Patterns begin with a sweet introduction by the designer, a photograph of the item being modeled in a casual pose, a list of the skills required to complete the project (and the page numbers where you can brush up on each skill), plus schematics showing the outlines and measurements of each piece. At the end you have a small photograph and brief autobiographical statement by the designer.

Stoller has managed to assemble a respectable variety of items and styles in the book’s 40 patterns—wrist warmers, totes, a backpack, cell phone cozy, hats and scarves galore, plus sweaters, a charming cat bed, and even a fabric tote and needle case. Some will be extremely obvious for anyone except the rank beginner. But from a technical perspective, they’re all extremely well done.

Patterns carry such whimsical titles as the Ribbed for Her Pleasure scarf, the Queen of Hearts and Wonder Woman bikinis, and the Cowl and Howl sweater set (one for a dog, the other for its owner).

My favorite is Annie Modesitt’s Pinup Girl sweater. In the introduction, Annie writes, “I’m really tall, but I love short things—my kids, my car, my husband.” (I saw all three this summer, and it’s true!) Annie uses short rows and ribbing to make a curvaceous, sexy but demure empire-waste top out of Classic Elite Lush.

Freedom of Choice

Speaking of yarns, that’s another refreshing thing about this book: The designers (and publisher) have no clear vendor affiliations.

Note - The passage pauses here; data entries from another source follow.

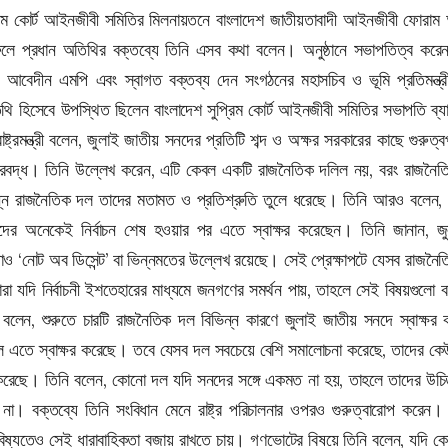
প্রিম কোর্ট আইনজীবী সমিতির মিলনায়তনে বাংলাদেশ জাতীয়তাবাদী আইনজীবী ফো
লে প্রধান অতিথির বক্তব্যে তিনি এসব কথা বলেন। অনুষ্ঠানে সভাপতিত্ব করে
বেদীন এমপি এবং স্বাগত বক্তব্য দেন সংগঠনের মহাসচিব ও ভূমি প্রতিমন্ত্রী ব
থি হিসেবে উপস্থিত ছিলেন বাংলাদেশ সুপ্রিম কোর্ট আইনজীবী সমিতির সভাপতি ব্যারিস
্ট্রমন্ত্রী বলেন, জুলাই জাতীয় সনদের প্রতিটি শব্দ ও অক্ষর সরকারের কাছে গুরুত্
কারবদ্ধ। তিনি উল্লেখ করেন, এটি কেবল একটি রাজনৈতিক দলিল নয়, বরং রাজনৈ
বিভিন্ন রাজনৈতিক দল তাদের মতামত ও প্রতিশ্রুতি তুলে ধরেছে। তিনি আরও বলেন
দের অনেকেই নির্বাচন শেষ হওয়ার পর এতে স্বাক্ষর করেছেন। তিনি জানান, জ
 ‘নোট অব ডিসেন্ট’ বা ভিন্নমতের উল্লেখ রয়েছে। সেই প্রেক্ষাপটে যেসব রাজনৈতিক
রা যদি নির্বাচনী ইশতেহারের মাধ্যমে জনগণের সমর্থন পায়, তাহলে সেই বিষয়গুলো 
ত্রী বলেন, শুরুতে চারটি রাজনৈতিক দল বিভিন্ন কারণে জুলাই জাতীয় সনদে স্বাক্ষ
 এতে স্বাক্ষর করেছে। তবে যেসব দল সবচেয়ে বেশি সমালোচনা করেছে, তাদের কেউ 
করেছে। তিনি বলেন, কোনো দল যদি সনদের সঙ্গে একমত না হয়, তাহলে তাদের উচিত 
া। বক্তব্যে তিনি সংবিধান মেনে রাষ্ট্র পরিচালনার ওপরও গুরুত্বারোপ করেন।
বিষ্যতেও সেই ধারাবাহিকতা বজায় রাখতে চায়। গণভোটের বিষয়ে তিনি বলেন, যদি 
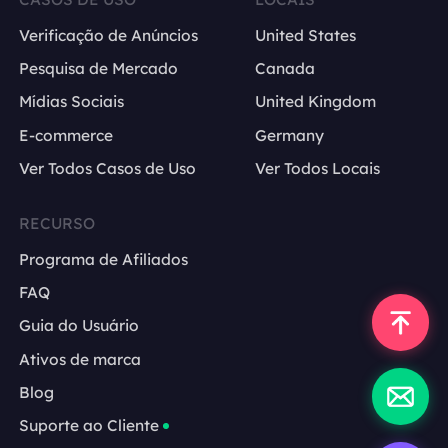
Verificação de Anúncios
United States
Pesquisa de Mercado
Canada
Mídias Sociais
United Kingdom
E-commerce
Germany
Ver Todos Casos de Uso
Ver Todos Locais
RECURSO
Programa de Afiliados
FAQ
Guia do Usuário
Ativos de marca
Blog
Suporte ao Cliente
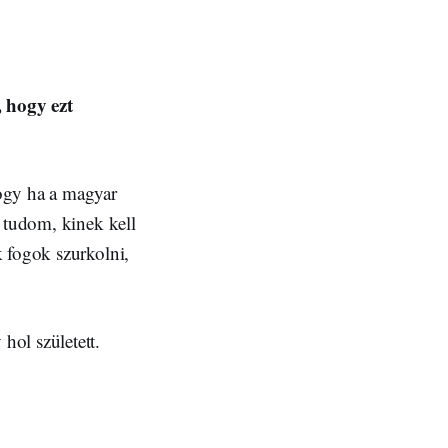
 hogy ezt
hogy ha a magyar
y tudom, kinek kell
k fogok szurkolni,
hol született.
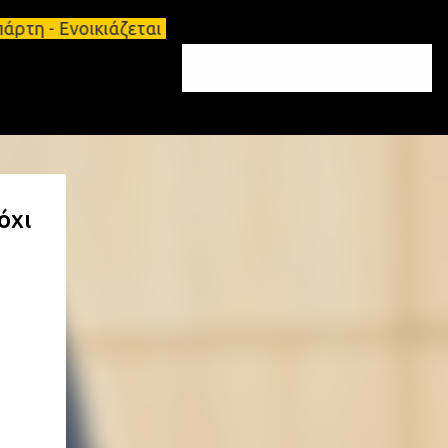
ρτη - Ενοικιάζεται επιπλωμένο διαμέρισμα 65τ.μ Σπ
όχι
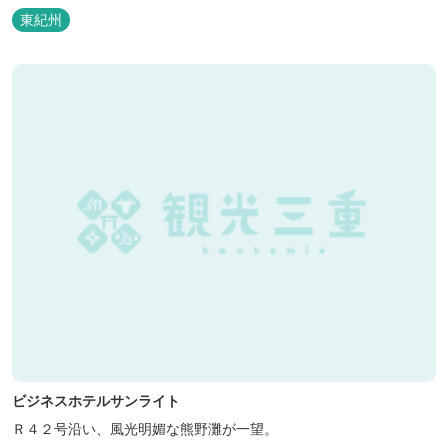
泊の方には日替わりでご用意します。」オーナー様談。もし重なっ
東紀州
た場合は、ごめんなさい。
ビジネスホテルサンライト
Ｒ４２号沿い、風光明媚な熊野灘が一望。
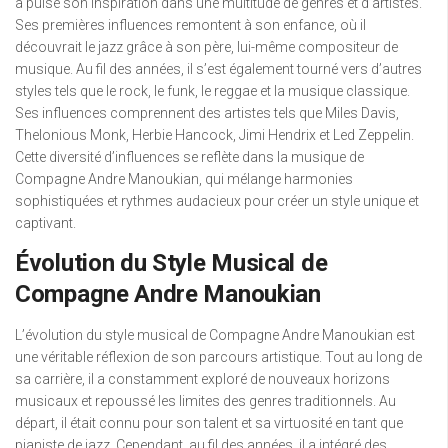
a puisé son inspiration dans une multitude de genres et d’artistes.
Ses premières influences remontent à son enfance, où il
découvrait le jazz grâce à son père, lui-même compositeur de
musique. Au fil des années, il s’est également tourné vers d’autres
styles tels que le rock, le funk, le reggae et la musique classique.
Ses influences comprennent des artistes tels que Miles Davis,
Thelonious Monk, Herbie Hancock, Jimi Hendrix et Led Zeppelin.
Cette diversité d’influences se reflète dans la musique de
Compagne Andre Manoukian, qui mélange harmonies
sophistiquées et rythmes audacieux pour créer un style unique et
captivant.
Évolution du Style Musical de
Compagne Andre Manoukian
L’évolution du style musical de Compagne Andre Manoukian est
une véritable réflexion de son parcours artistique. Tout au long de
sa carrière, il a constamment exploré de nouveaux horizons
musicaux et repoussé les limites des genres traditionnels. Au
départ, il était connu pour son talent et sa virtuosité en tant que
pianiste de jazz. Cependant, au fil des années, il a intégré des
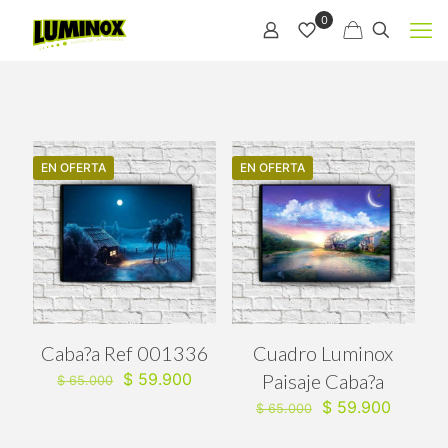
0
EN OFERTA
EN OFERTA
Caba?a Ref 001336
Cuadro Luminox
El
El
$
59.900
Paisaje Caba?a
$
65.000
precio
precio
El
El
$
59.900
$
65.000
original
actual
precio
precio
era:
es:
original
actual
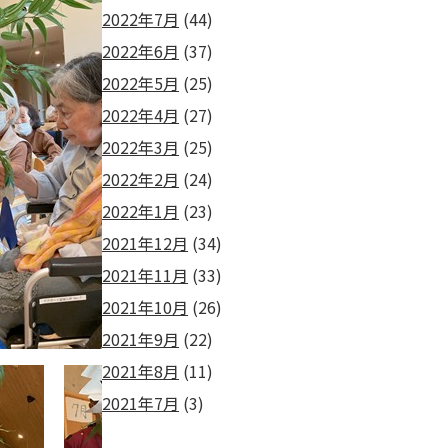
2022年7月
(44)
2022年6月
(37)
2022年5月
(25)
2022年4月
(27)
2022年3月
(25)
2022年2月
(24)
2022年1月
(23)
2021年12月
(34)
2021年11月
(33)
2021年10月
(26)
2021年9月
(22)
2021年8月
(11)
2021年7月
(3)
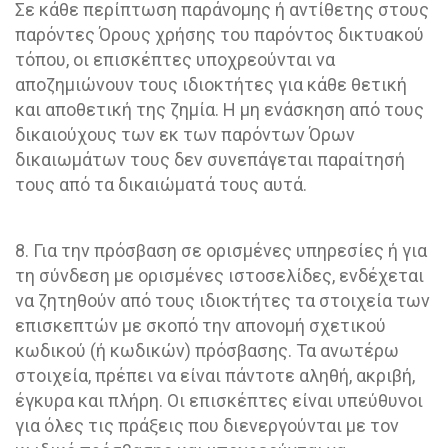
Σε κάθε περίπτωση παράνομης ή αντίθετης στους
παρόντες Όρους χρήσης του παρόντος δικτυακού
τόπου, οι επισκέπτες υποχρεούνται να
αποζημιώνουν τους ιδιοκτήτες για κάθε θετική
και αποθετική της ζημία. Η μη ενάσκηση από τους
δικαιούχους των εκ των παρόντων Όρων
δικαιωμάτων τους δεν συνεπάγεται παραίτησή
τους από τα δικαιώματά τους αυτά.
8. Για την πρόσβαση σε ορισμένες υπηρεσίες ή για
τη σύνδεση με ορισμένες ιστοσελίδες, ενδέχεται
να ζητηθούν από τους ιδιοκτήτες τα στοιχεία των
επισκεπτών με σκοπό την απονομή σχετικού
κωδικού (ή κωδικών) πρόσβασης. Τα ανωτέρω
στοιχεία, πρέπει να είναι πάντοτε αληθή, ακριβή,
έγκυρα και πλήρη. Οι επισκέπτες είναι υπεύθυνοι
για όλες τις πράξεις που διενεργούνται με τον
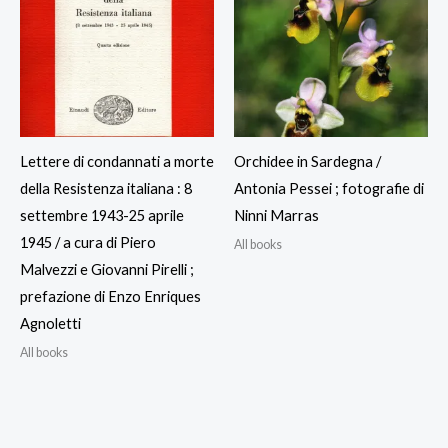
Lettere di condannati a morte
Orchidee in Sardegna /
della Resistenza italiana : 8
Antonia Pessei ; fotografie di
settembre 1943-25 aprile
Ninni Marras
1945 / a cura di Piero
All books
Malvezzi e Giovanni Pirelli ;
prefazione di Enzo Enriques
Agnoletti
All books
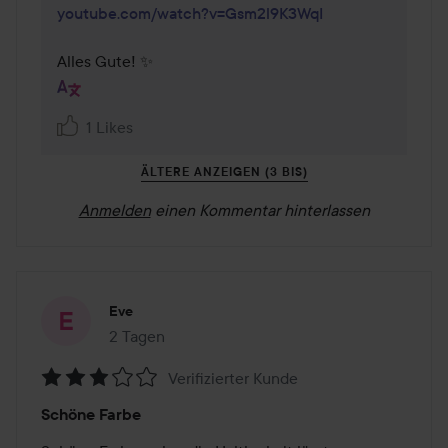
youtube.com/watch?v=Gsm2l9K3WqI
Alles Gute! ✨
1 Likes
ÄLTERE ANZEIGEN (3 BIS)
Anmelden
einen Kommentar hinterlassen
Eve
2 Tagen
Der Beitrag wurde 2 Tagen erstellt
Verifizierter Kunde
Bewertung:
Schöne Farbe
3
von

So each designer has been truly free to specify the yarn of her choice.

You’ll see everything from Lion Brand to Rowan to Katia to one of my favorites, Halcyon Yarn’s Victorian Brushed Mohair hand-dyed with Kool-Aid.

In the End

If one book were to embody the knitting revolution of the past few years, this is it. The list of recommended magazines is a perfect example of why: Stoller artfully avoids any mention of Knitter’s Magazine, Cast-On, and others often associated with old-school knitting. Instead, the voice, the content, and the patterns are all distinctly “today.” 

But where knitting is concerned, Stoller is quick to give credit where credit is due.

“In an age when so many of us sit in front of computers all day long,” she writes, “we may feel the desire to create, to touch, to make something tactile with our hands. And in these uncertain, anxious times, warm handmade scarves and cozy sweaters feel protective and comforting. Of course, this last discovery we can’t claim for ourselves—it’s something our grandmothers have always known.”